Tanabata, juga dikenal sebagai Festival Bintang, adalah perayaan musiman penting di seluruh Jepang yang berlangsung pada tanggal 7 Juli dan berlangsung hingga pertengahan Agustus (tergantung wilayah dan wilayah). Selama ini,
orang-orang akan menuliskan keinginan mereka pada secarik kertas “tanzaku” persegi panjang dan menggantungnya di daun bambu sambil berdoa kepada bintang-bintang. Jalanan, arena perbelanjaan, rumah, dan toko akan menampilkan dekorasi pita warna-warni dan daun bambu, menjalin suasana yang energik dan mkepercaya
Festival ini awalnya didasarkan pada Festival Qixi Tiongkok dan merayakan legenda Orihime dan Hikoboshi, kekasih bernasib sial yang diwakili oleh bintang Vega dan Altair yang dipisahkan oleh Bima Sakti. Setahun sekali, pada hari ketujuh bulan lunar ketujuh menurut kalender lunisolar, mereka diperbolehkan untuk bertemu, menandai dimulainya Tanabata. Selama waktu ini, cahaya yang bersinar dari Vega dan Altair dikatakan paling terang, yang mengarah pada kepercayaan bahwa kedua dewa itu akhirnya bersama.
Sementara sebagian besar Jepang sekarang merayakan Tanabata pada tanggal 7 Juli, kota Sendai, rumah dari festival Tanabata terkemuka di Jepang, menyelenggarakannya sebulan kemudian sejalan dengan kalender lunisolar lama Jepang dari tanggal 6-8 Agustus.
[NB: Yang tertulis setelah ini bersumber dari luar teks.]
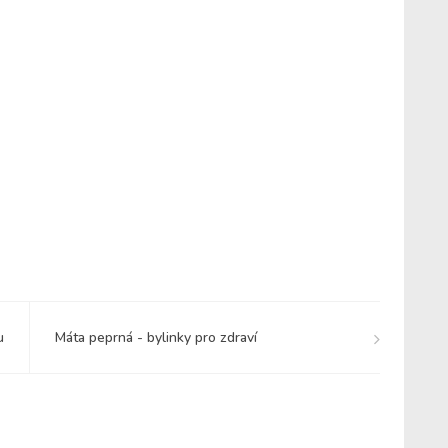
u
Máta peprná - bylinky pro zdraví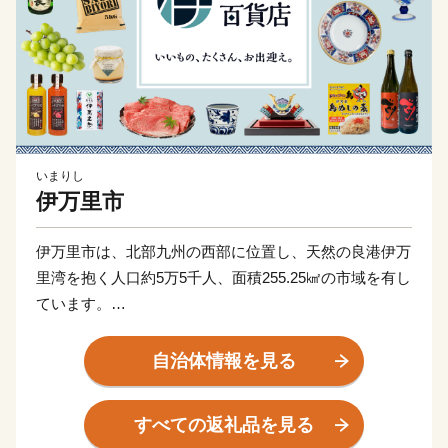
いまりし
伊万里市
伊万里市は、北部九州の西部に位置し、天然の良港伊万
里湾を抱く人口約5万5千人、面積255.25㎢の市域を有し
ています。
古伊万里や石炭の積出港として栄え、「古伊万里文化」
自治体情報を見る
の香りが漂う焼き物などを市内の随所で見ることができ
る風光明媚なまちです。
すべての返礼品を見る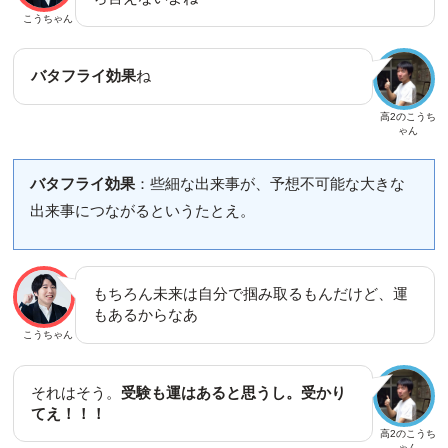
こうちゃん
バタフライ効果
ね
高2のこうち
ゃん
バタフライ効果
：些細な出来事が、予想不可能な大きな
出来事につながるというたとえ。
もちろん未来は自分で掴み取るもんだけど、運
もあるからなあ
こうちゃん
それはそう。
受験も運はあると思うし。受かり
てえ！！！
高2のこうち
ゃん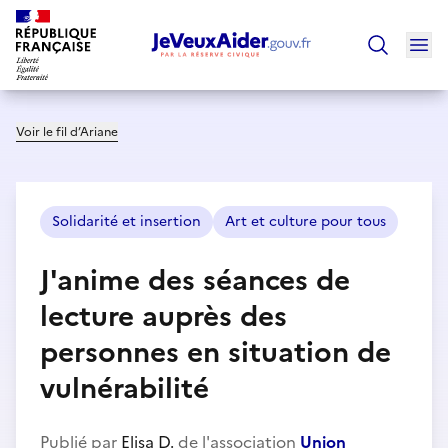
Ouv
Trouver un
Voir le fil d’Ariane
Solidarité et insertion
Art et culture pour tous
J'anime des séances de
lecture auprès des
personnes en situation de
vulnérabilité
Publié par
Elisa D.
de l'association
Union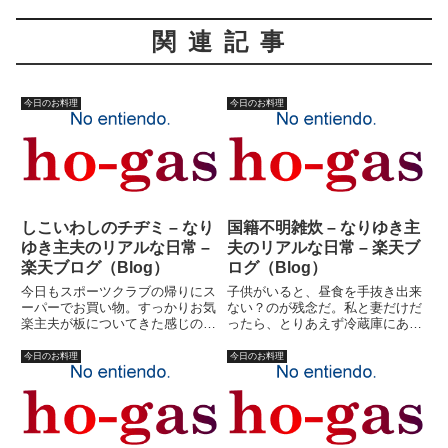
関連記事
今日のお料理
今日のお料理
しこいわしのチヂミ – なり
国籍不明雑炊 – なりゆき主
ゆき主夫のリアルな日常 –
夫のリアルな日常 – 楽天ブ
楽天ブログ（Blog）
ログ（Blog）
今日もスポーツクラブの帰りにス
子供がいると、昼食を手抜き出来
ーパーでお買い物。すっかりお気
ない？のが残念だ。私と妻だけだ
楽主夫が板についてきた感じの今
ったら、とりあえず冷蔵庫にある
日この頃。しかし、やっぱり料理
残り物でもかまわないのだが、一
のレパートリーは少ない。魚は苦
応、栄養バランスのようなものを
今日のお料理
今日のお料理
手だ。高いし。魚コーナーで買え
考えたりする。かといって、午前
るものはサンマ、サバ、いわしな
中買い物をするのも面倒なのであ
ど。ようするに、焼魚しか出来
る。冷蔵庫を見ると、なんとな
な...
く...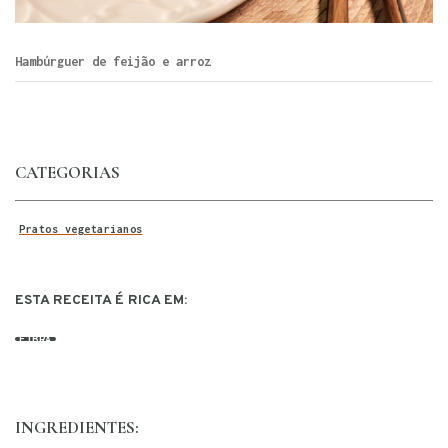
Hambúrguer de feijão e arroz
CATEGORIAS
Pratos vegetarianos
ESTA RECEITA É RICA EM:
FIBRA
INGREDIENTES: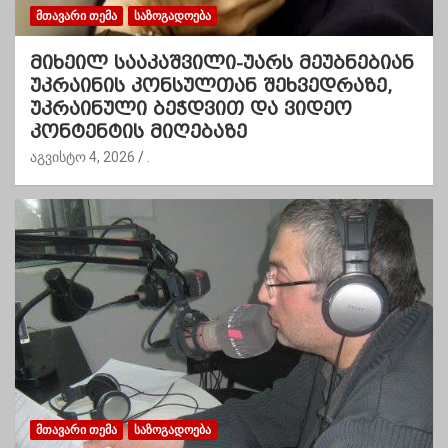
ᲛᲗᲐᲕᲐᲠᲘ ᲗᲔᲛᲐ
ᲡᲐᲖᲝᲒᲐᲓᲝᲔᲑᲐ
მიხეილ სააკაშვილი-უარს მეუბნებიან
უკრაინის კონსულთან შეხვედრაზე,
უკრაინული ბეჭდვით და ვიდეო
კონტენტის მიღებაზე
აგვისტო 4, 2026
.
ᲛᲗᲐᲕᲐᲠᲘ ᲗᲔᲛᲐ
ᲡᲐᲖᲝᲒᲐᲓᲝᲔᲑᲐ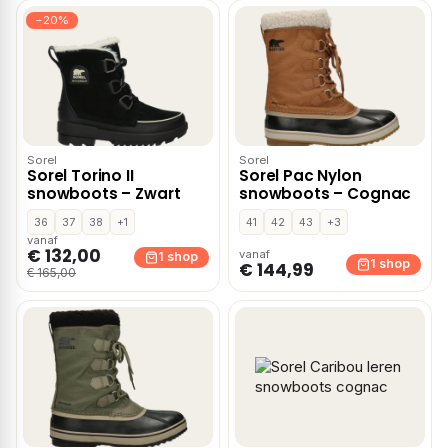
−20%
Sorel
Sorel
Sorel Torino II
Sorel Pac Nylon
snowboots – Zwart
snowboots – Cognac
36
37
38
+1
41
42
43
+3
vanaf
€ 132,00
vanaf
1 shop
1 shop
€ 144,99
€ 165,00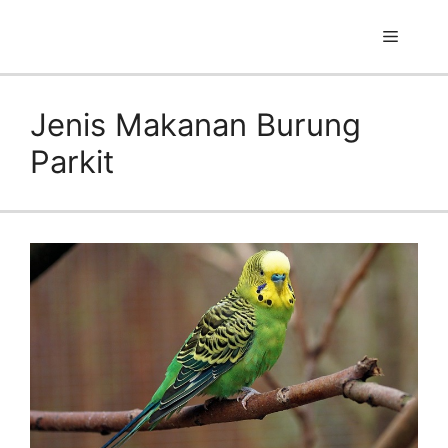
Skip
to
Menu
content
Jenis Makanan Burung
Parkit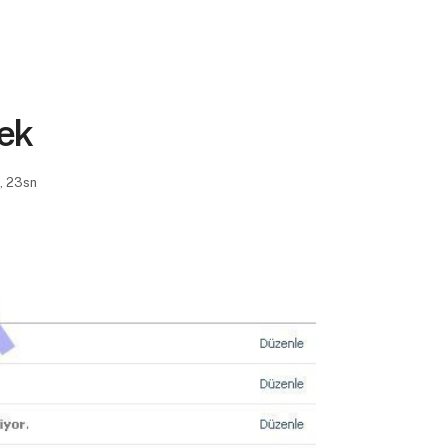
mek
, 23sn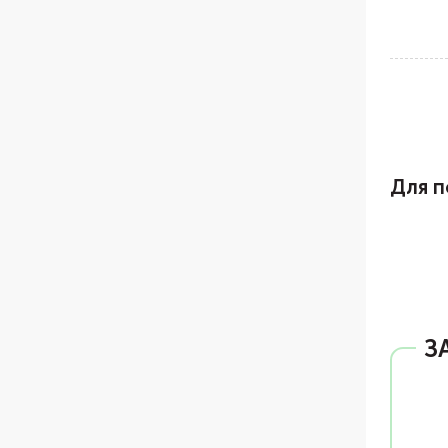
Для п
З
Sendai Tanabata Matsuri awalnya dipromosikan oleh pendiri samurai legendaris Sendai Date Masamune dan berlanjut hingga hari ini sebagai salah satu perayaan paling flamboyan di Jepang. Selama waktu ini, keseluruhan Sendai dan sekitarnya diselimuti permadani dekorasi Tanabata buatan tangan yang mempesona, termasuk bambu, origami, kertas tanzaku, tas serut, dan pita. Banyak yang dibuat besar dan mewah, dengan pita tebal sepanjang satu meter yang digantung di batang bambu besar menjadi yang paling menarik perhatian.